(Text extracted page by page)
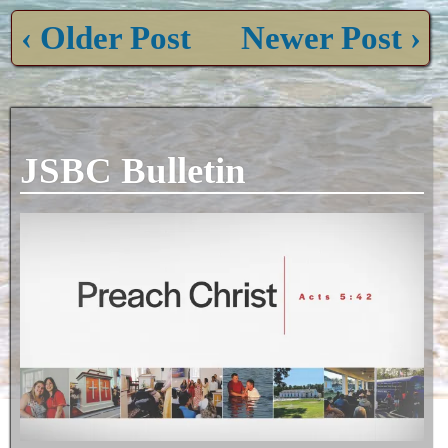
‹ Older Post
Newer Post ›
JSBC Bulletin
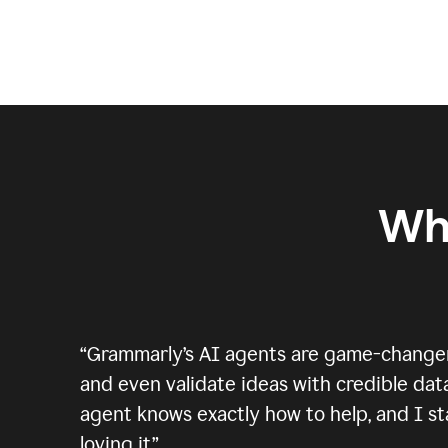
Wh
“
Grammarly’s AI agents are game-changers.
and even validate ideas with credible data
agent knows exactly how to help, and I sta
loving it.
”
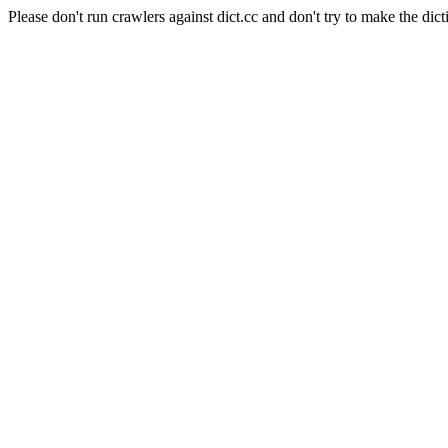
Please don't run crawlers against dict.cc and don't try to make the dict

▶ Aim of the exercise:
Format every line of the data above as a JSON list of strings, one string per line, skipping blank lines and leaving out the pictures.

▶ Exercise response:
[
  "‹ Older Post",
  "Newer Post ›",
  "JSBC Bulletin",
  "Wh",
  "“",
  "Grammarly’s AI agents are game-changers.",
  "and even validate ideas with credible data",
  "agent knows exactly how to help, and I sta",
  "loving it.",
  "”",
  "Please don't run crawlers against dict.cc and don't try to make the dict"
]